David Foster suggests I go back to the mixed metaphor sentence I quoted a couple of posts down --

France began this tournament saddled with worries about the ageing legs at the heart of their team, but they have changed their tune.


--- and talk about why it’s embarrassing.

In principle, figurative language is a good thing. You don’t want to be all abstract and Latinate in your prose; you want colorful, fresh, image-rich writing. But you also don’t want to confuse the hell out of your reader, and throwing a bunch of mismatched images at her makes the sentence messy and illogical.

Partly this is about how the brain works as we read. We’re very obedient souls.
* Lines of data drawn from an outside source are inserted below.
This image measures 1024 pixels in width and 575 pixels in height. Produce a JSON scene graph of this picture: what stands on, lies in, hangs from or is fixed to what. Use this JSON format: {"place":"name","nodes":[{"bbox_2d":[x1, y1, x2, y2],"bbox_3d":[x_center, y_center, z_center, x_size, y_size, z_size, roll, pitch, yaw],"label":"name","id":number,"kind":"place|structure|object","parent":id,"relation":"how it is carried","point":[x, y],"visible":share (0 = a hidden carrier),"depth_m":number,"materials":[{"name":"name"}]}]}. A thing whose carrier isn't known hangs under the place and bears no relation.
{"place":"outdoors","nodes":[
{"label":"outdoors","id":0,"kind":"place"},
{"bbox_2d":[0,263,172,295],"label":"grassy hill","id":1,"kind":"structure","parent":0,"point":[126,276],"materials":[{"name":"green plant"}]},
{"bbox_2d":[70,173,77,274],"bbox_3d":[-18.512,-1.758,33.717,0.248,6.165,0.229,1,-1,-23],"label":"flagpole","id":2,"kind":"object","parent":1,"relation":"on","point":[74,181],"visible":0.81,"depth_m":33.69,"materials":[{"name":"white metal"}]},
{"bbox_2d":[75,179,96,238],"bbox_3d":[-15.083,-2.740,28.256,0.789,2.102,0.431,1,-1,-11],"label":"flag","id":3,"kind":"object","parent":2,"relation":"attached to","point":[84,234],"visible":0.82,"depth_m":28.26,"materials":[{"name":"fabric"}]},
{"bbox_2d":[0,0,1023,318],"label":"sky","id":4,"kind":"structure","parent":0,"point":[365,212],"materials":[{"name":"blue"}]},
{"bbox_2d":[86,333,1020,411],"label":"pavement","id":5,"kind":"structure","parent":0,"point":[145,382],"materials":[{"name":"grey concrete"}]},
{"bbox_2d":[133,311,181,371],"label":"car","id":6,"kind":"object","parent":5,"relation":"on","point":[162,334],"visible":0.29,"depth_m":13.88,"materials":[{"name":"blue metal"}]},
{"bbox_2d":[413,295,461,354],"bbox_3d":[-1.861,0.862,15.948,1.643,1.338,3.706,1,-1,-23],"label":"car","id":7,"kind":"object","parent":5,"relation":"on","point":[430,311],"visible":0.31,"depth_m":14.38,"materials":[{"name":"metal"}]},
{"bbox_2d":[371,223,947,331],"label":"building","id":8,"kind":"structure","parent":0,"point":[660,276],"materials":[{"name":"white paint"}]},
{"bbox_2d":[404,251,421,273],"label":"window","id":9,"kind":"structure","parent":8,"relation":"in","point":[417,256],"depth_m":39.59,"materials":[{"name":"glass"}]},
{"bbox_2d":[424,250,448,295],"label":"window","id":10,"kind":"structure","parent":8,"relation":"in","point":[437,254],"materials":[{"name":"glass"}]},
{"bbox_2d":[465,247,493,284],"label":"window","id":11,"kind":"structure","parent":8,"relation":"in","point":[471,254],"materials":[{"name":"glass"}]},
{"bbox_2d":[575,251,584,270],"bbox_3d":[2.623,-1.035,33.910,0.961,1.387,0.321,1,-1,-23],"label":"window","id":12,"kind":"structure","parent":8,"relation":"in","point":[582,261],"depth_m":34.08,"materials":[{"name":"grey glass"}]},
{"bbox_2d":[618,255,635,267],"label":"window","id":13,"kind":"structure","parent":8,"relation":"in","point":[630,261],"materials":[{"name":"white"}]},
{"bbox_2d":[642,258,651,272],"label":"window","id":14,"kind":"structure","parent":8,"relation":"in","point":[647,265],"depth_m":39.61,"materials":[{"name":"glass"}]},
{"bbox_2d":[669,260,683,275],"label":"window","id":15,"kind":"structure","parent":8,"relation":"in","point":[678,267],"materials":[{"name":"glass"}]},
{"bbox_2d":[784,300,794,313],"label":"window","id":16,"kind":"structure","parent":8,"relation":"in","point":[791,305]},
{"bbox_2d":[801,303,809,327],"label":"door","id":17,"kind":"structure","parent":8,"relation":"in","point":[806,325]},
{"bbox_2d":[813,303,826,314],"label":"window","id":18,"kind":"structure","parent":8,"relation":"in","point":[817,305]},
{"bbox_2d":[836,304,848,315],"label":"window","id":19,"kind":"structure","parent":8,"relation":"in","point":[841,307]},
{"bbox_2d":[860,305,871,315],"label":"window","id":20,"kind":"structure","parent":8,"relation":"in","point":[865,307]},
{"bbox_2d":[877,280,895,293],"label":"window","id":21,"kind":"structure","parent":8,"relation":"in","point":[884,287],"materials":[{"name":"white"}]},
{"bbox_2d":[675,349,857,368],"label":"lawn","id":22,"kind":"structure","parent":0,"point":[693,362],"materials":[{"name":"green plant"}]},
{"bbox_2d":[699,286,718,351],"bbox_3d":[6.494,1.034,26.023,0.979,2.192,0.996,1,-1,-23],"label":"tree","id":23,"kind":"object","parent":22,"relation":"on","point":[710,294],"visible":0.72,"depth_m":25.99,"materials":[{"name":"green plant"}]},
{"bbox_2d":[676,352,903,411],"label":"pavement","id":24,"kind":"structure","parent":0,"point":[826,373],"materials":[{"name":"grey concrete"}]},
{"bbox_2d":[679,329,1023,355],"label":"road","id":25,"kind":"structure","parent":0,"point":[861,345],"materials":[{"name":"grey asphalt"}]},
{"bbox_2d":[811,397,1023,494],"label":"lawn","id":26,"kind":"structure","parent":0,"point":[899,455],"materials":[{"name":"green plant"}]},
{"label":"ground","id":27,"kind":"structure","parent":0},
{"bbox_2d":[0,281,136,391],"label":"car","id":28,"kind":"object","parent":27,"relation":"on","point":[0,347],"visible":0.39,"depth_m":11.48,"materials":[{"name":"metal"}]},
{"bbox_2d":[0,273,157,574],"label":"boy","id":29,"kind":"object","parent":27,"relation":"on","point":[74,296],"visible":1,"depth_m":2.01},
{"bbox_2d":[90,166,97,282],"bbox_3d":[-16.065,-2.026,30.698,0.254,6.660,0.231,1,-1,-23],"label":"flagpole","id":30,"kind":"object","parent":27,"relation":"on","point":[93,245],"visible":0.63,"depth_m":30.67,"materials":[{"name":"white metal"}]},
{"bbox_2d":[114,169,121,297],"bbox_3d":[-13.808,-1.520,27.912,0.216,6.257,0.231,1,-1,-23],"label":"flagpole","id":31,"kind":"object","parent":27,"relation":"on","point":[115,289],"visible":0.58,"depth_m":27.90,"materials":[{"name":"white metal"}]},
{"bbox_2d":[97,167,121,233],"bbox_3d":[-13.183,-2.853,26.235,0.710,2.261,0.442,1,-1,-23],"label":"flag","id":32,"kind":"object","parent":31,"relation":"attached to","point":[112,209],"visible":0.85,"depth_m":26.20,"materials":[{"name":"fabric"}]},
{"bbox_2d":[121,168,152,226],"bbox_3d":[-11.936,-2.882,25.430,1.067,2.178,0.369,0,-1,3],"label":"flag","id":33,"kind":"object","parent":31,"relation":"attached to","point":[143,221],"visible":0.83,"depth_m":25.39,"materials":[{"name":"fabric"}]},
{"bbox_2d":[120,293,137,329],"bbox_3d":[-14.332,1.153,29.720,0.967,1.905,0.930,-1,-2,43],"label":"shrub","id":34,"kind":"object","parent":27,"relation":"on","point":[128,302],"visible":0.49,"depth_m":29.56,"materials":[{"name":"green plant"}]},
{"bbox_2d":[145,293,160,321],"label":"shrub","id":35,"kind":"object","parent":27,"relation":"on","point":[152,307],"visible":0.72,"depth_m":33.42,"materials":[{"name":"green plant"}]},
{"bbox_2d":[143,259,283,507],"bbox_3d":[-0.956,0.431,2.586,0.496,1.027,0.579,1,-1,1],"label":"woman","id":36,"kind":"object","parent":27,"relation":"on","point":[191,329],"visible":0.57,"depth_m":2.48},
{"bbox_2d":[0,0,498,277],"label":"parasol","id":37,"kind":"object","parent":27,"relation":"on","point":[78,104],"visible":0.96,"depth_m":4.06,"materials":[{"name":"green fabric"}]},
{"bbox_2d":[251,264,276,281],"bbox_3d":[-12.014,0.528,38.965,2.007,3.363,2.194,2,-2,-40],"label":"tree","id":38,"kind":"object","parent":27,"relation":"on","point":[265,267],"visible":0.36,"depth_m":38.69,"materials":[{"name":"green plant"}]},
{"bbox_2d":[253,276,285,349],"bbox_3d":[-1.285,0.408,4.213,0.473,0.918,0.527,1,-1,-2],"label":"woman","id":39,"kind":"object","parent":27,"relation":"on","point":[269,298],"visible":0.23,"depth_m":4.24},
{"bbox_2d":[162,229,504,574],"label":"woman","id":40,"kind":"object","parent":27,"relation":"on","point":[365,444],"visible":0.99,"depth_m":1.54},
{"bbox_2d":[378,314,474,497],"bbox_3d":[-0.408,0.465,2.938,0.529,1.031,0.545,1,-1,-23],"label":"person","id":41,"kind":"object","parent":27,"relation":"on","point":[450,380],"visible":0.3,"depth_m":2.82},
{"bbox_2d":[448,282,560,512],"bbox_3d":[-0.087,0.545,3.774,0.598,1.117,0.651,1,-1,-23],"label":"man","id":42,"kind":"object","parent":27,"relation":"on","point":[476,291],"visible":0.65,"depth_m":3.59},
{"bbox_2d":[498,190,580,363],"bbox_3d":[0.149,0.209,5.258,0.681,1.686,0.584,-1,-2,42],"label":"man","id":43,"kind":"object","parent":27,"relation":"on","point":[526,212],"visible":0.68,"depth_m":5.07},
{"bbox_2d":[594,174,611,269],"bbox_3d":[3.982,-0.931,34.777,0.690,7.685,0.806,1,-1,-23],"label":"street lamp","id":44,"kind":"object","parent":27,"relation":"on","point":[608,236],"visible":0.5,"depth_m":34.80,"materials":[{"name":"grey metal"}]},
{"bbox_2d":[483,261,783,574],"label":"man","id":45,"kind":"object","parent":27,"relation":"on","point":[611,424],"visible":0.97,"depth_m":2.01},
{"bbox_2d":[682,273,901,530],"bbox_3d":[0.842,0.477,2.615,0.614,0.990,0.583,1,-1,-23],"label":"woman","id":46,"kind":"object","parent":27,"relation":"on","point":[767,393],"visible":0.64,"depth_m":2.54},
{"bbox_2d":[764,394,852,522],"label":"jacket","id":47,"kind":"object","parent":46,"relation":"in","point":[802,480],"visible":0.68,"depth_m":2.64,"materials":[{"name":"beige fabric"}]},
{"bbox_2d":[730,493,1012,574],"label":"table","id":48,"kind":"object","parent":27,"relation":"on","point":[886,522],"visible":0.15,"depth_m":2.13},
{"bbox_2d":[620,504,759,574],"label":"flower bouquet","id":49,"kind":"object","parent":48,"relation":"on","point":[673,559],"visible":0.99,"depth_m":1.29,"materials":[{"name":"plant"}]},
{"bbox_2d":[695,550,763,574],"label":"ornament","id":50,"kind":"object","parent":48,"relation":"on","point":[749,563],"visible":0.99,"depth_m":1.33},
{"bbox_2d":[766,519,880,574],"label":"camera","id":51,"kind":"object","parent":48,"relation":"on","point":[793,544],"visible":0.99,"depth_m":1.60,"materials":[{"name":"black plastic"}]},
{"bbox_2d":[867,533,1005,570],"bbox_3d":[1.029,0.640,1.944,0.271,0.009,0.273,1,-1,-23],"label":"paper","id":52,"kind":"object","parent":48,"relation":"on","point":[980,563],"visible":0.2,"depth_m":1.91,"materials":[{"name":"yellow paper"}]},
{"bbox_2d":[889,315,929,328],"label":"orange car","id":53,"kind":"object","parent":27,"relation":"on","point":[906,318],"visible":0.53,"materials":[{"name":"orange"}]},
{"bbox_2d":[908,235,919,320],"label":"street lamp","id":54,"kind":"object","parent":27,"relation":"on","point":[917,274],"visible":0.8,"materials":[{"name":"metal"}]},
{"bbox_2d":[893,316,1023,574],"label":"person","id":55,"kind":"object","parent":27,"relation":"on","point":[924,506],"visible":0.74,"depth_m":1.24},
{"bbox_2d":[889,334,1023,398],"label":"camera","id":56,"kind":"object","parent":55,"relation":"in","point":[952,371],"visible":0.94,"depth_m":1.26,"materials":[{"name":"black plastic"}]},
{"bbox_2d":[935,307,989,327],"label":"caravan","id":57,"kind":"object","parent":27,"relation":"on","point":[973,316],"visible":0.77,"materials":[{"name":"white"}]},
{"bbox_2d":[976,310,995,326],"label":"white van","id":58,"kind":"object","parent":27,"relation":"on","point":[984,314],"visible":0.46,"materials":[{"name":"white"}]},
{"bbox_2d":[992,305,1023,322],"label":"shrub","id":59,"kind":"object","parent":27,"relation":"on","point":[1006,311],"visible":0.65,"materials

If you throw the word “saddled” at us, we’ll dutifully picture, if only faintly, a saddle, with maybe a horse under it.

The word “saddled” means weighed down, as a horse can be weighed down with too heavy a saddle. So perhaps we visualize, as we read this word, a nag bent under the burden of a heavy saddle. We go from this literal image to the concept of a person burdened with problems; and, in the particular context of this sentence -- part of an essay about the French World Cup team -- we go to the French people, worried that their famous but aging (“ageing” is a British variant) star player won’t be up to the competition.



Even without the figurative jumble about to occur, I’d have chosen a different image. We’re talking about a sport here, soccer; yet the word “saddled” may well make us think in terms of a whole other realm of sport, this one involving horses -- polo, racing. Already our brains are trotting off on a tangent.

The writer then uses a synecdoche (a figure of speech where you use a part of something or someone for the whole -- here, legs for player), somewhat awkwardly, and, much more horribly, she goes on to offer the weird anatomy of “the ageing legs at the heart” of the French team.

You sort of see how the writer got in this muddle. Figuratively, “heart” in this context means “center,” as in the star player on the team. But the word’s close proximity to another part of the anatomy -- legs -- has us reading it literally, not figuratively. What image do our dutiful brains produce at this point? Something like this maybe.

This cannot be what the writer wanted. She has lost control of her writing, and of her reader, whose mind now moves, a la Timothy Leary, from sweaty mounts to hearts with knobby knees sticking out of them.

Cue music. “But they have changed their tune.” This final phrase, which comes out of nowhere, adds fuel to the garbage incinerator. It is, first of all, a cliché (so are “saddled with worries” and “at the heart of” -- the use of cliché in itself puts you at risk for mixed metaphor, since you’re not thinking of the literal values of the words in the cliché); but, more importantly, it jerks our brains around to an entirely new realm of life - music - when we’d barely begun to make sense of the tired, long-limbed heart.

Maybe a vaudeville scene suggests itself at this point. Maybe the heart’s legs begin to dance.




Of course assimilating prose isn’t as meticulous and difficult as this analysis suggests. But something roughly like this sense-making activity does go on when we read an extended description, and the language of that description can work for or against the making of sense.